From Mr William Shakespeare’s Comedies, Histories, and Tragedies (1623), ‘To the Reader’

[From Mr William Shakespeare’s Comedies, Histories, and Tragedies, 1623 ]

 To the Reader

This  figure that thou here seest put,

It was for  gentle Shakespeare  cut;

Wherein the graver had a  strife

With nature, to out-do the life.

 Oh, could he but have drawn his wit 5

As well in  brass as he hath hit

His face, the print would then surpass

All that was ever writ in brass.

But since he cannot, reader, look

Not on his picture, but his book. 10

To the Reader First printed directly facing the Droeshout engraving of Shakespeare in Mr William Shakespeare’s Comedies, Histories, and Tragedies (1623); entered in the Stationers’ Register 8 Nov. 1623. [Editor: Colin Burrow]
1 figure engraving.
2 gentle Possibly alludes to Shakespeare’s acquisition of a coat of arms in 1596; Donaldson (1997a), 20–1 takes it as a reference to the steady fluency with which Shakespeare composed.
2 cut Engravings were cut into copper plates (which gives rise to the play on brass as a durable material; see l. 6n.).
3 strife Perhaps deliberately recalling moments when Shakespeare engages with the paragone tradition (formal debates between the arts of painting and writing); see, e.g.
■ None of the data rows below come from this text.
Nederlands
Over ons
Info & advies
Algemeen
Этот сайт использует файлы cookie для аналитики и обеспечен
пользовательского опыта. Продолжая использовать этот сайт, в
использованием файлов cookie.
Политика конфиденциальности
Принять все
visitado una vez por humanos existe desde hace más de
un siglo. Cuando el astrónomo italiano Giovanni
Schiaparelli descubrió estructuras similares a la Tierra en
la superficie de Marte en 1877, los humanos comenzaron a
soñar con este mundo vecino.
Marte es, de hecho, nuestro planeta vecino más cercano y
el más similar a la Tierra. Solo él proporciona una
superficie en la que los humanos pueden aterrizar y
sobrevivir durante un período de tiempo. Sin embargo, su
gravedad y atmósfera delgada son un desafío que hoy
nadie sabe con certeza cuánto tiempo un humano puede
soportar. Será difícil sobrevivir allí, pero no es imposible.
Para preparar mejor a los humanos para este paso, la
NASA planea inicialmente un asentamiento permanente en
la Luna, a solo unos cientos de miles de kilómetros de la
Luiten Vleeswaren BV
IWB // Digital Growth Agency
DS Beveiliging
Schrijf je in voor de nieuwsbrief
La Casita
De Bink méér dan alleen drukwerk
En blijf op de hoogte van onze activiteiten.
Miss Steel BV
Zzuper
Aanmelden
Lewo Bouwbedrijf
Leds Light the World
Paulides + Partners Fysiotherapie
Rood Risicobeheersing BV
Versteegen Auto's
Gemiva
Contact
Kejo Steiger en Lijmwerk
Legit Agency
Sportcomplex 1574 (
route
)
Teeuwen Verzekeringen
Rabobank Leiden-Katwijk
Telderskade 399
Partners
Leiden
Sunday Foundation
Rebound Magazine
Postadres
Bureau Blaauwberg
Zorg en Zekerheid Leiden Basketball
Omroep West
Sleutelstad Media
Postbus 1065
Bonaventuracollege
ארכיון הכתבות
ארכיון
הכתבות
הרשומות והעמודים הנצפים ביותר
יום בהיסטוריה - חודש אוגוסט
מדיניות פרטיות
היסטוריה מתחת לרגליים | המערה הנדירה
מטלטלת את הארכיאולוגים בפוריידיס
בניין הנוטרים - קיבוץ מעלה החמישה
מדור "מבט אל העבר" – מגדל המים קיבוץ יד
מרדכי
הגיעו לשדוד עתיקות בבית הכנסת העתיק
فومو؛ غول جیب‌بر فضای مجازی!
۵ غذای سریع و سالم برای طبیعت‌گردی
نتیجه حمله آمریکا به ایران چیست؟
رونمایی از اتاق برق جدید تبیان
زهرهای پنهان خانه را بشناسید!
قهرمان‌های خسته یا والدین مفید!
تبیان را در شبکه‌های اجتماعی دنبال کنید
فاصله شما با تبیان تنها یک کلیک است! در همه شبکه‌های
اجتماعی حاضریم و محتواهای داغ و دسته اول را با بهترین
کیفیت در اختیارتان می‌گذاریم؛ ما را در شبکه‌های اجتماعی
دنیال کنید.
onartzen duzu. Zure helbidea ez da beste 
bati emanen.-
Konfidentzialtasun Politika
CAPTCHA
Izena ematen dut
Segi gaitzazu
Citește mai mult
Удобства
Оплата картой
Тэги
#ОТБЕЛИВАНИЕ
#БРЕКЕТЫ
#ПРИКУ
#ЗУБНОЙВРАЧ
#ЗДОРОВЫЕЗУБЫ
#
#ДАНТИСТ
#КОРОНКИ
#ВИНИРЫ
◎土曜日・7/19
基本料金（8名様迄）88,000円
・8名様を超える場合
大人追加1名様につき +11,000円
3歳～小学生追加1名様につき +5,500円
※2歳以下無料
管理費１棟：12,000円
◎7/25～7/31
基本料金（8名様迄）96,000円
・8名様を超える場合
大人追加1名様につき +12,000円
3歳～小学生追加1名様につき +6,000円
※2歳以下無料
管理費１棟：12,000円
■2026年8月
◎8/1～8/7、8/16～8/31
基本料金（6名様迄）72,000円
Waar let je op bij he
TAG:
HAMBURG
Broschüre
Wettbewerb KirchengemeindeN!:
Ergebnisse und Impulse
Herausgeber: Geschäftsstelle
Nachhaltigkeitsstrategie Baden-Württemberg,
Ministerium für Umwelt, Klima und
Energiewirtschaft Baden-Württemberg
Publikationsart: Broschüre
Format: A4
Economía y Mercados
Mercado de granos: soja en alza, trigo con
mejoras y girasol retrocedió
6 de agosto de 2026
Tim., 1.1.1–95 and Ven. lines 291–2.
5–8 Cf. Martial, Epigrams, 10.32.5–6: ars utinam mores animumque effingere posset! / pulchrior in terris nulla tabella foret, ‘If only art could paint his character and mind! There would be no more beautiful painting in the world.’
6 brass Actually copper, but the terms were interchangeable at this date: see Schoenbaum (1970a), 12.